Does a symmetry necessarily leave the action invariant?

Question

A symmetry maps a configuration with stationary action to another configuration with stationary action. However, does it necessarily preserve the value of the action exactly? It seems that it should be possible for a symmetry to map a state with action $S$ onto a state with action $S + k$ where $k$ is a constant, for example; if it does this, then a configuration of stationary action will always be mapped to a configuration of stationary action. However I wasn't able to construct any examples of this type. All examples of physical symmetries that I know of leave the action invariant.

Answer 1

Comments to the question (v2):

1. First of all, recall the notion of an (off-shell) quasi-symmetry. It means that the action $S[\phi]$ changes by a boundary integral under the transformation of the fields $\phi$ and spacetime point $x$, cf. e.g. this and this Phys.SE posts.

2. Since the action $S=\int_R \!d^nx~{\cal L}$ is an extensive variable, it is clear that OP's constant $k$ in a transformation of the form $$\tag{1}S~\longrightarrow~S^{\prime} ~=~ S+k$$ is also an extensive variable, e.g. it depends on the spacetime region $R$. So the constant $k$ is not just a number. It depends on various parameters. To make sense of OP's proposal, we assume that the constant $k$ does not depend on dynamical active bulk data, but only on boundary data fixed by boundary conditions.

3. An important question is whether the transformation (1) can be realized on the fields $\phi$ and spacetime point $x$.

4. If the transformation (1) is realized, we conjecture that it is always as a quasi-symmetry.

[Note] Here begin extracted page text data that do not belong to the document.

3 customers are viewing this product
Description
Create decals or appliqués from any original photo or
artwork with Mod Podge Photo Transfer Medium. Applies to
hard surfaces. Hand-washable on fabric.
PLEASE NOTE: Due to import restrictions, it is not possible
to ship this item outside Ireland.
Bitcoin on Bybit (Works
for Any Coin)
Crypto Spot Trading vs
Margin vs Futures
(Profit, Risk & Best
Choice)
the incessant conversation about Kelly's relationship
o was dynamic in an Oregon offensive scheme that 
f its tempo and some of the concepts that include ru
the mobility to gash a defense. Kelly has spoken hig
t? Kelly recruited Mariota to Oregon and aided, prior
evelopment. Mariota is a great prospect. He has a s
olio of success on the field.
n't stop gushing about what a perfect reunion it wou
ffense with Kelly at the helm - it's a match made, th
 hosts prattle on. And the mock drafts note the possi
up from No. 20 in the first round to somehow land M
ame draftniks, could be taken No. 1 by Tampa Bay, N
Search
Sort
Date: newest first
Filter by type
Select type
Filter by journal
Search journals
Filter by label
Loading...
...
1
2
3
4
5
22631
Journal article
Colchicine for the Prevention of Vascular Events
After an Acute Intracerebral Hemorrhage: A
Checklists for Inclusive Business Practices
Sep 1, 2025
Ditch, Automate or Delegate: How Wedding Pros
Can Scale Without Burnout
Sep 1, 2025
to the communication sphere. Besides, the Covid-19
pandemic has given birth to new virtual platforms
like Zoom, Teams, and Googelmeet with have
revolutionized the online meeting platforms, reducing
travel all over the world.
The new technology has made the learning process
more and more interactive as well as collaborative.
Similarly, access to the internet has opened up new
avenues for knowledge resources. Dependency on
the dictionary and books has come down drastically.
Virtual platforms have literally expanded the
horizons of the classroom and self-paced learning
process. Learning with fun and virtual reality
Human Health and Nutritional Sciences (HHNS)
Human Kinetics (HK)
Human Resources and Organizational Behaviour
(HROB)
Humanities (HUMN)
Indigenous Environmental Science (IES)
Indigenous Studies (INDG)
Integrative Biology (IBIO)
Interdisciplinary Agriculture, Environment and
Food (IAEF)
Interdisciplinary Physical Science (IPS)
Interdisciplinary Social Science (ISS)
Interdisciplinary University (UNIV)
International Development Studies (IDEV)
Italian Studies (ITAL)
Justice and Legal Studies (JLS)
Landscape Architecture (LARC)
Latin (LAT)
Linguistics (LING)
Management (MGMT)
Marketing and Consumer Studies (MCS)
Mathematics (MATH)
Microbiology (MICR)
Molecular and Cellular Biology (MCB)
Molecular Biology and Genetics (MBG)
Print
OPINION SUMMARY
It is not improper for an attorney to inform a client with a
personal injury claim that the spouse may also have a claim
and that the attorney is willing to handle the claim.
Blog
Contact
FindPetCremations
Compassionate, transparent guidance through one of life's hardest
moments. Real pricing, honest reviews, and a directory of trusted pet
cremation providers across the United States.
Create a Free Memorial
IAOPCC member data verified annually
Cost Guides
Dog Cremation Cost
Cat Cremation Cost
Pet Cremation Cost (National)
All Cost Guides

5. Example: Consider a free point particle $$\tag{2}S~=~\int_{t_i}^{t_f} \!dt~L, \qquad L~=~\frac{m}{2}\dot{q}^2,$$ with Dirichlet boundary conditions $$\tag{3} q(t_i)~=~q_i\quad\text{and}\quad q(t_f)~=~q_f. $$ Now consider the transformation $$\tag{4} q(t)~\longrightarrow~ q^{\prime}(t) ~=~ q(t) + \varepsilon t. $$ The transformation (4) is a quasi-symmetry of the Lagrangian $$\tag{5} L~\longrightarrow~ L^{\prime} ~=~L + \frac{dF}{dt}, \qquad F~=~\varepsilon mq +\frac{\varepsilon^2m}{2}t,$$ and a quasi-symmetry of the action $$\tag{6}S~\longrightarrow~S^{\prime} ~=~ S+k,$$ $$\tag{7}k~=~F(t_f)-F(t_i)~=~\varepsilon m(q_f-q_i) +\frac{\varepsilon^2m}{2}(t_f-t_i).$$ The corresponding conserved Noether charge is $$\tag{8} Q~=~m\dot{q}t-mq. $$